[Document structure recognition data]
------------------------

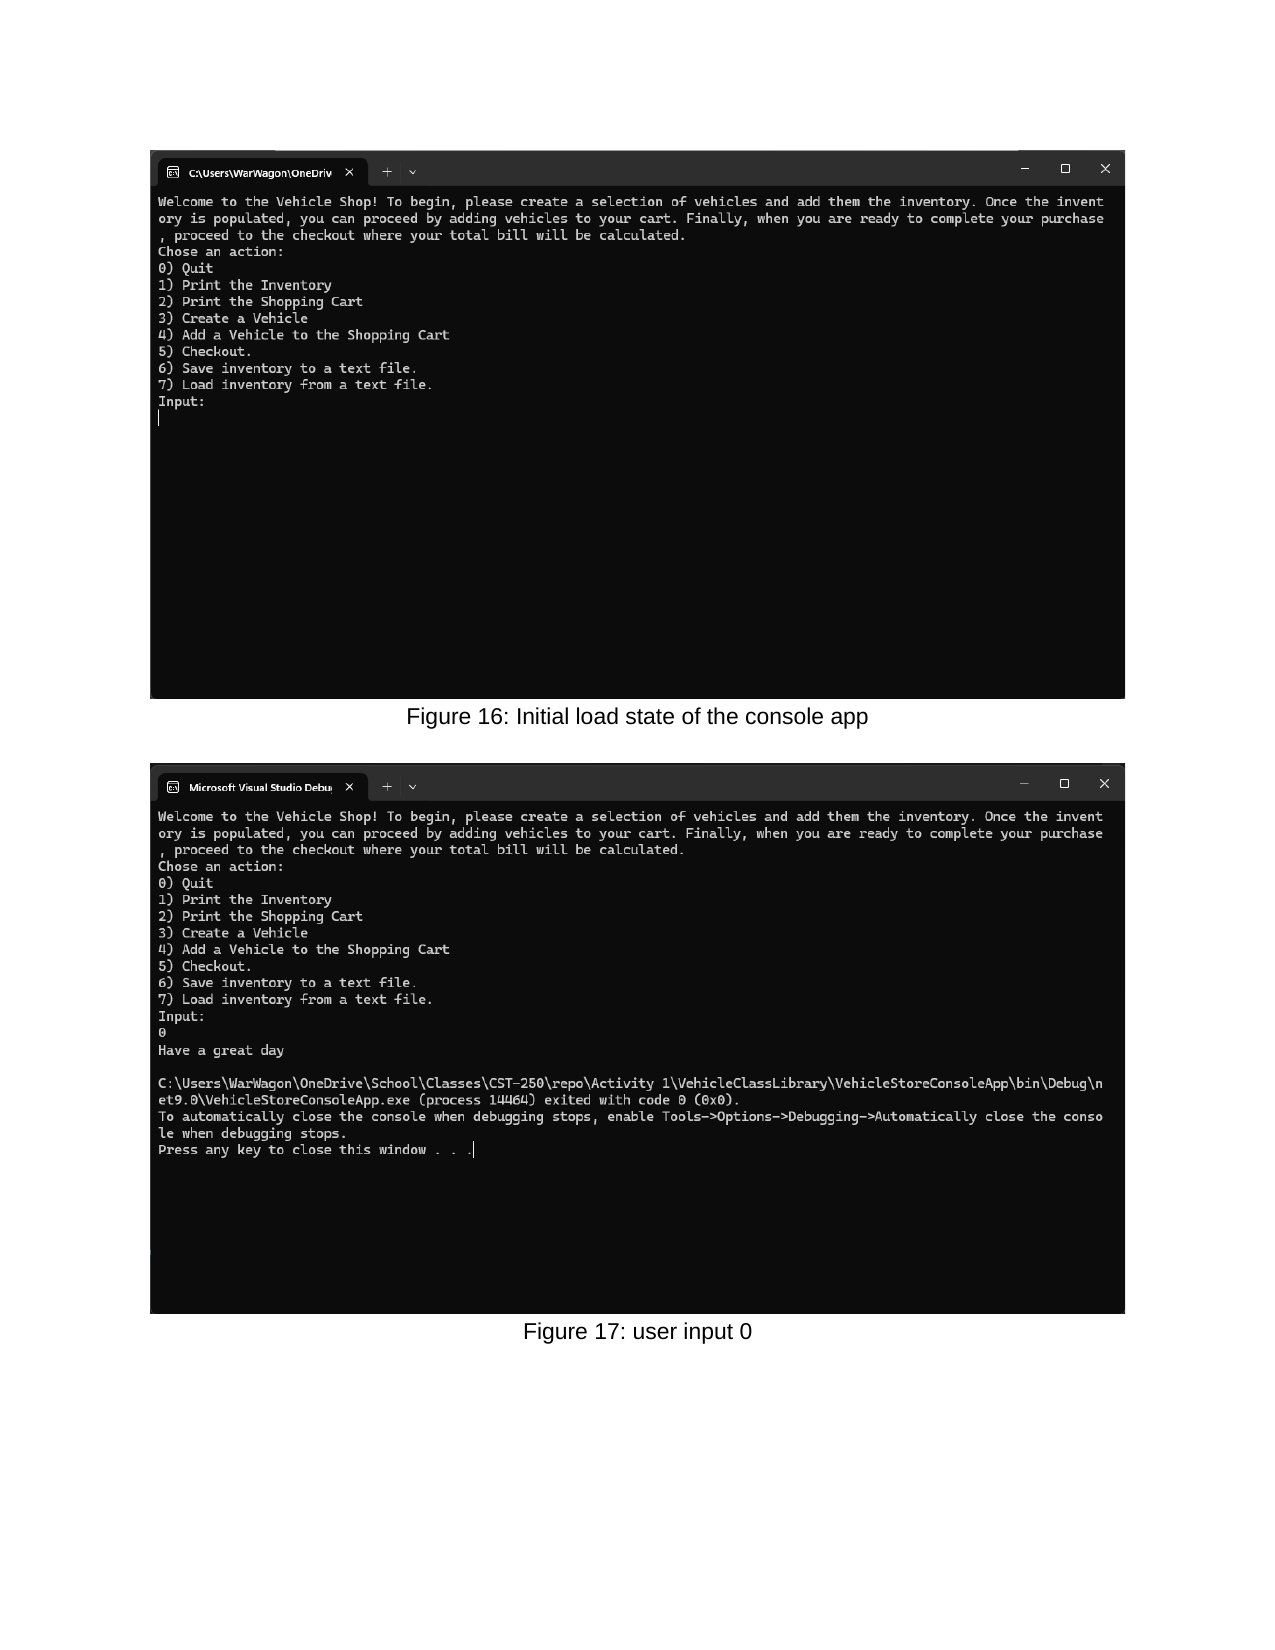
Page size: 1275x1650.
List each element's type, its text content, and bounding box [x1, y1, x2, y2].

picture [150, 150, 1125, 699]
text Figure 17: user input 0 [150, 1314, 1125, 1344]
text Figure 16: Initial load state of the console app [150, 703, 1125, 729]
picture [150, 763, 1125, 1314]
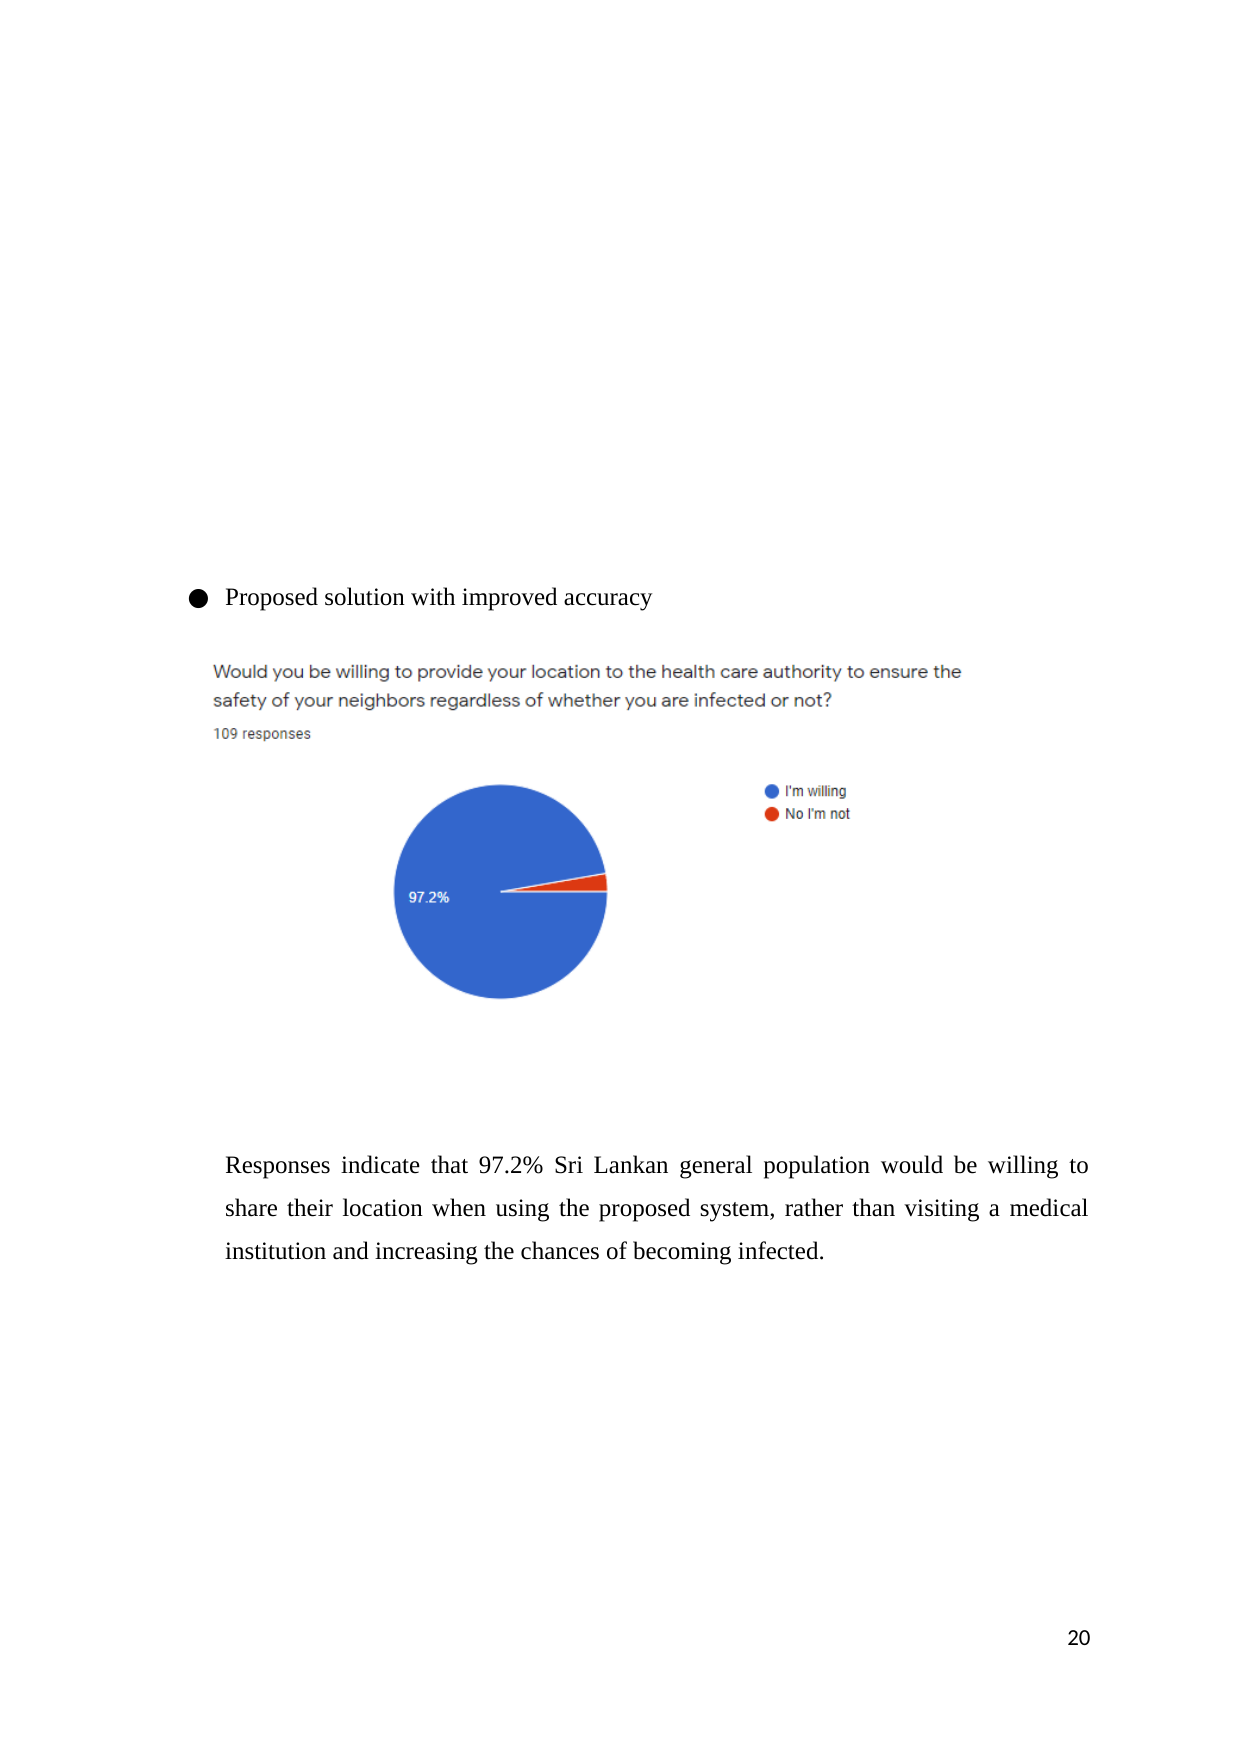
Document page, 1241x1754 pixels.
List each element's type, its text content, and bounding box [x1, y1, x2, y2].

text Responses indicate that 97.2% Sri Lankan general population would be willing to share their location when using the proposed system, rather than visiting a medical institution and increasing the chances of becoming infected. [225, 1150, 1090, 1265]
list Proposed solution with improved accuracy [187, 568, 1090, 620]
picture [190, 642, 1091, 1034]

------------------------

### [EXERCISE BRIEF]
The response consists of the data above printed line for line, with no pictures.

### [REPLY]
Page size: 1275x1650.
List each element's type, its text content, and bounding box [x1, y1, x2, y2].

picture [150, 150, 1125, 699]
text Figure 17: user input 0 [150, 1314, 1125, 1344]
text Figure 16: Initial load state of the console app [150, 703, 1125, 729]
picture [150, 763, 1125, 1314]
Document page, 1241x1754 pixels.
List each element's type, its text content, and bounding box [x1, y1, x2, y2].

text Responses indicate that 97.2% Sri Lankan general population would be willing to share their location when using the proposed system, rather than visiting a medical institution and increasing the chances of becoming infected. [225, 1150, 1090, 1265]
list Proposed solution with improved accuracy [187, 568, 1090, 620]
picture [190, 642, 1091, 1034]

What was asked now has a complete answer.